Tuesday, July 7, 2015

Stupid People Keep On Driving Into Floods, Keep Getting Stuck

Cars stranded in street flooding in the
Wichita, Kansas area Monday. Photo from KAKE.com 
This is the summer of flash flooding, apparently.

I've noted this already in previous posts, but yet again, a vast part of the nation is under threat of flash floods today, and many areas experienced such deluges Monday.

Today, the flash flood risk zones include a broad stripe from Texas through Oklahoma into Missouri; part of Nevada and the desert Southwest, as monsoon moisture will trigger local torrential thunderstorms; parts of Wyoming, and mountainous West Virginia, where gullywashers could easily sweep down steep slopes today.

This just adds to epic rainfall totals for the year in some parts of the nation, a contrast to the West Coast, where the drought just keeps on grinding on.

The flash floods this week add more to the usual phenonenon we see: So many people driving into flooded streets, and getting stuck.

I guess the National Weather Service's constant refrain, "Turn Around, Don't Drown," isn't working. I don't know why.  It seems pretty easy to understand, at least to my little brain.

I'm amazed at the videos, an example of which you see below, of people seeing that cars and trucks have died out as motorists tried to drive down flooded streets. But does everybody else turn around?

Of course not! Some people soldier on, thinking they have magical powers in which everybody else's car drowns in the water but theirs won't.

In the videos, you do see other people turning around instead of plunging into the water. You can almost see the thought bubble of the people in the cars that are turning around.

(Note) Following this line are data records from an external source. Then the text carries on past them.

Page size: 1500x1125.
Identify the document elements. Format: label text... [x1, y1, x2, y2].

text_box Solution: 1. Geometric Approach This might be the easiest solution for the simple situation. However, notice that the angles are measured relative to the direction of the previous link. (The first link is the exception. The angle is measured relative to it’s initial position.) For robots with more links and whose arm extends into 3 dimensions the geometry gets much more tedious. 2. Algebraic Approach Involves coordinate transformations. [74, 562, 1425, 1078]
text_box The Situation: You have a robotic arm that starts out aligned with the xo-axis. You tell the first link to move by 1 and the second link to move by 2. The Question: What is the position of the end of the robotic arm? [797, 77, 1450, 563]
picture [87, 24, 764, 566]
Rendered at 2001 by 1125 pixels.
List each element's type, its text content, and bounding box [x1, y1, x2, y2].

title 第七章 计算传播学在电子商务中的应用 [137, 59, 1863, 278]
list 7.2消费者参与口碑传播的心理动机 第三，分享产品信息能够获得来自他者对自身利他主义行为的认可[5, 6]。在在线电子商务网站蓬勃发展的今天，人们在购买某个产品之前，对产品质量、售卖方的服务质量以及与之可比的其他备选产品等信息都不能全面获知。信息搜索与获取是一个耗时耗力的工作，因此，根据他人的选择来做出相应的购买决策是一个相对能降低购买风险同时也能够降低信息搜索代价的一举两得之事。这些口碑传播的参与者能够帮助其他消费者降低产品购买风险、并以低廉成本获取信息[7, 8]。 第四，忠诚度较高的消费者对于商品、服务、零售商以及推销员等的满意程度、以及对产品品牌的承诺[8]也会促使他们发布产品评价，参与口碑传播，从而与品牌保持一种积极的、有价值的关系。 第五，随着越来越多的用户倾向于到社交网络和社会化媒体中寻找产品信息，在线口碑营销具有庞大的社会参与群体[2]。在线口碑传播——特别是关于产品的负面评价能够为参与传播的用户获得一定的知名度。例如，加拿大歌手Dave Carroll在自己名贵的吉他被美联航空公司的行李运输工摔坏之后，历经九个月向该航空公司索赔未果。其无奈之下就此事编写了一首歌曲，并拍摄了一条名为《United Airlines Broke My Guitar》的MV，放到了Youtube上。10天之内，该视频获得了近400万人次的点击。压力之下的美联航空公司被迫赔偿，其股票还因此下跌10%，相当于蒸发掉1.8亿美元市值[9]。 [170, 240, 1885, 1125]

They look at people with their stuck cars and say, "Loser."

The video below, from StormChasingVideo.com, shows cars struggling amid flash floods in Wichita, Kansas Monday.

Wichita isn't exactly a remote, boony one road town. A little under 400,000 people live there. It's a pretty sizeable town.  You'd think that if one street floods, you can turn around and find a nearby street that's not flooded and do a detour there.

So, if you encounter flooding today, no matter where you are, don't drive through it. The car and life you save might be your own.